De todas las películas de John Carpenter, quizá sea esta una de las más influidas por el trabajo de H. P. Lovecraft: el mítico escritor de Providence no escatima a la hora de proyectar su alargada sombra e impregnar con su imaginario cientos de obras, convirtiendo, en este caso una de las tres películas de Carpenter que pertenecen a su Trilogía del Apocalipsis, En la boca del miedo (1994), en toda una declaración de intenciones en primer lugar, y de amor al género en segundo, que toma los preceptos del terror cósmico e interdimensional de Lovecraft y los conjuga con habilidad en una película tan divertida y lúcida como, en determinados momentos, demasiado autocomplaciente. La cosa va de un detective de seguros —impecable Sam Neill, como siempre— que es contratado para encontrar a un escritor de terror de gran éxito —referencias explícitas a Stephen King mediante— que ha desaparecido sin dejar rastro, aunque él está convencido de que todo es una estrategia de mercado para vender más y más libros. La nota relevante viene dada al saber que esas novelas vuelven violenta a la gente que las lee, que entran en una especie de estado pre-zombi en el que actúan como rebaño y demuestran una agresividad descarnada.
El concepto del enloquecido por una lectura nos puede sonar porque casi estaríamos hablando de una actualización del Necronomicón —el grimorio inventado por Lovecraft—, que no era otra cosa que un libro lleno de sabiduría arcana que provocaba locura y muerte a todo aquel que se atrevía a leerlo. Si bien entrar de lleno en la mitología del de Providence confiere a En la boca del miedo cierto aire de viejo conocido —esos tentáculos, cómo no—, podría resultar en cierto modo una adaptación encubierta —casi como La cosa (El enigma de otro mundo) (1982), aunque ahí existía una razón de ser mucho más tangible al estar basada en un relato que escribió el propio editor de Lovecraft: John W. Campbell—, solo que quizá menos trascendente que aquella y con un uso de su potencial metafórico menos elaborado: en esta, esa desviación de la conducta adaptativa de los que leen el libro maldito, esa representación de los males del pensamiento grupal o la manipulación en masa que engarza tan bien con las obsesiones narrativas del cineasta —y que conecta de maravilla con sus habituales críticas al capitalismo— quizá se toma demasiado en serio a sí misma y deja poco espacio para la sátira o la comedia negra que tan bien ha sabido integrar en obras como Están vivos (1988) y que aquí pierde algo de fuelle precisamente por esa afectación en las formas. ¿Quiere esto decir que En la boca del miedo no sea un filme disfrutable?

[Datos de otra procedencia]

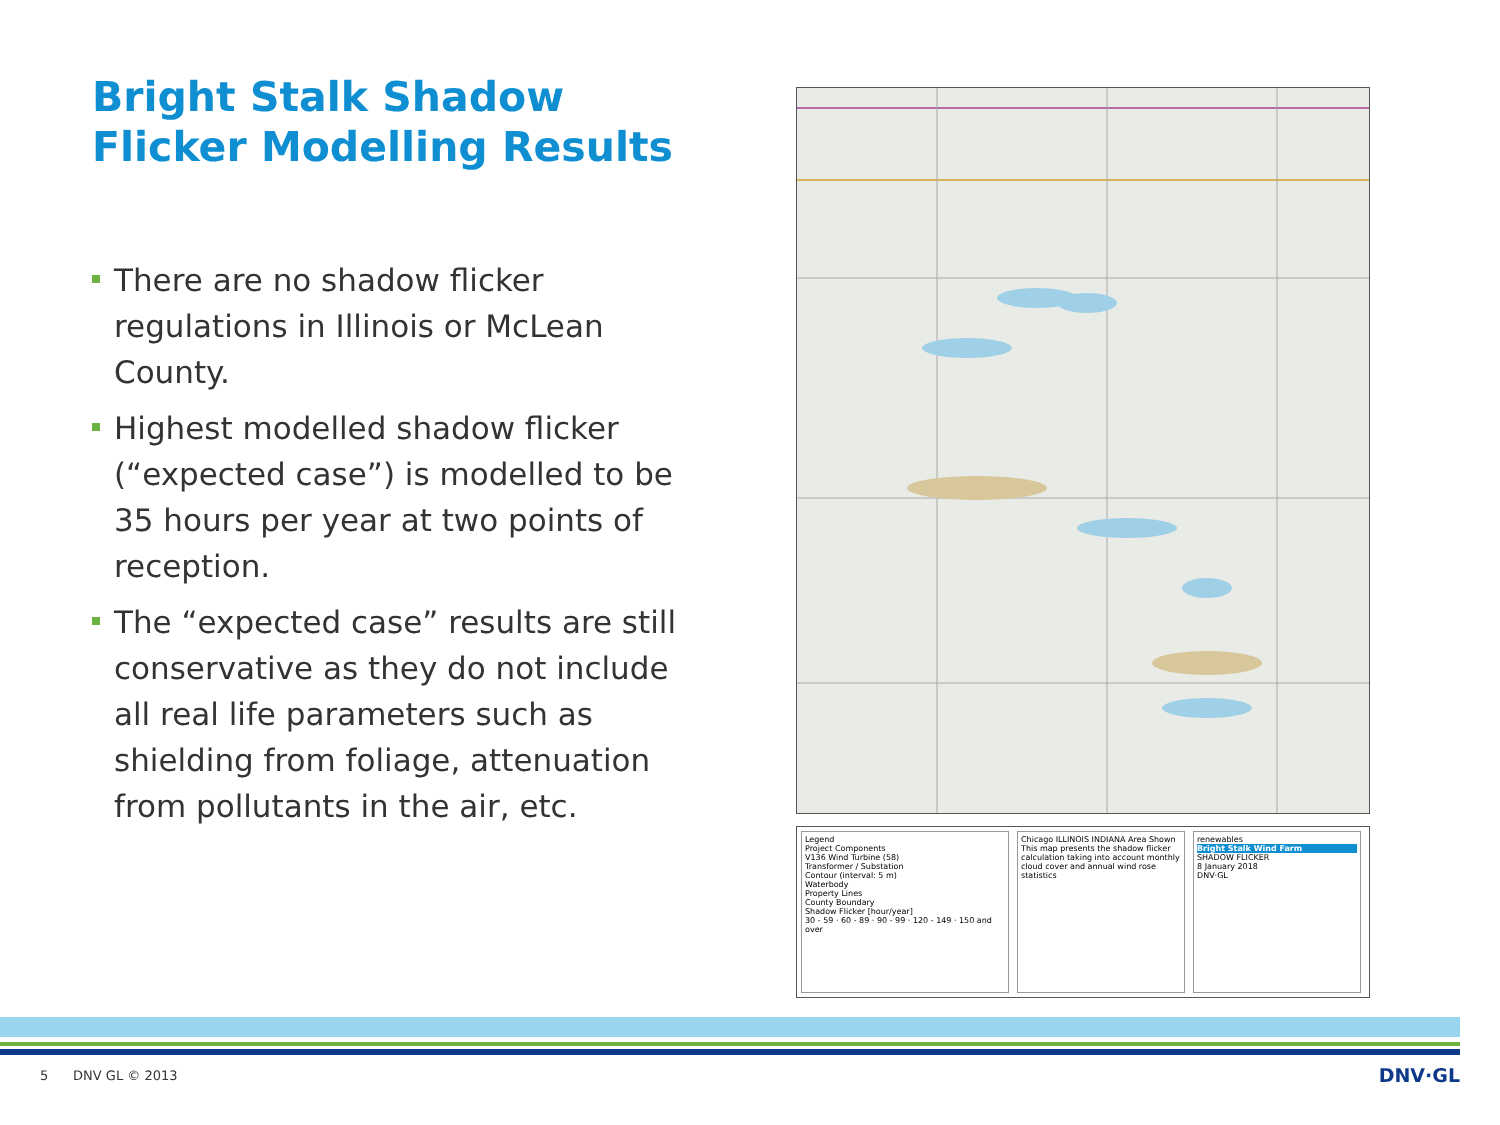Bright Stalk Shadow Flicker Modelling Results
There are no shadow flicker regulations in Illinois or McLean County.
Highest modelled shadow flicker (“expected case”) is modelled to be 35 hours per year at two points of reception.
The “expected case” results are still conservative as they do not include all real life parameters such as shielding from foliage, attenuation from pollutants in the air, etc.
Legend
Project Components
V136 Wind Turbine (58)
Transformer / Substation
Contour (interval: 5 m)
Waterbody
Property Lines
County Boundary
Shadow Flicker [hour/year]
30 - 59 · 60 - 89 · 90 - 99 · 120 - 149 · 150 and over
Chicago ILLINOIS INDIANA Area Shown
This map presents the shadow flicker calculation taking into account monthly cloud cover and annual wind rose statistics
renewables
Bright Stalk Wind Farm
SHADOW FLICKER
8 January 2018
DNV·GL
5 DNV GL © 2013 DNV·GL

En absoluto: el camino que sigue para ir presentando a sus personajes y sus motivaciones, aunque como decimos, demasiado explícito, adquiere una dimensión memorable por lo visual de sus ideas fílmicas. Suele entrar, por supuesto y como ya es marca de la casa, en una representación gráfica hortera y recargada, aunque es precisamente gracias a ella que tiene la fuerza necesaria para permanecer en la memoria cuando cualquier otro filme habría pasado al almacén de los recuerdos sin mayor pena ni gloria: la mano de Carpenter es clave para hacer que el filme persista.
Un recordatorio de que el cine de terror entiende, sobre todo, de sensaciones y emociones.
A diferencia de otras películas de su filmografía en los que confió los papeles protagonistas a actores debutantes o sin experiencia, aquí la presencia de alguien como Sam Neill o incluso la de Charlton Heston en un rol secundario pero memorable, eleva la función al completo y, junto a unos efectos visuales siempre imaginativos y bien ejecutados y una banda sonora para el recuerdo —el tema central, esa descarga hard rock aque trae a la mente a los Metallica de The Black Album, es puro deleite auditivo— convierte el visionado de En la boca del miedo en un espectáculo perfectamente orquestado que hará las delicias de todo aquel amante del cine del maestro del terror que, aunque lejos del sentido del horror que conseguía inspirar con cumbres como La noche de Halloween (1978) o la propia La cosa (El enigma de otro mundo), se mantiene firme a lo largo de su contenida hora y media de duración y ofrece un final verdaderamente poderoso. Un recordatorio de que el cine de terror entiende, sobre todo, de sensaciones y emociones.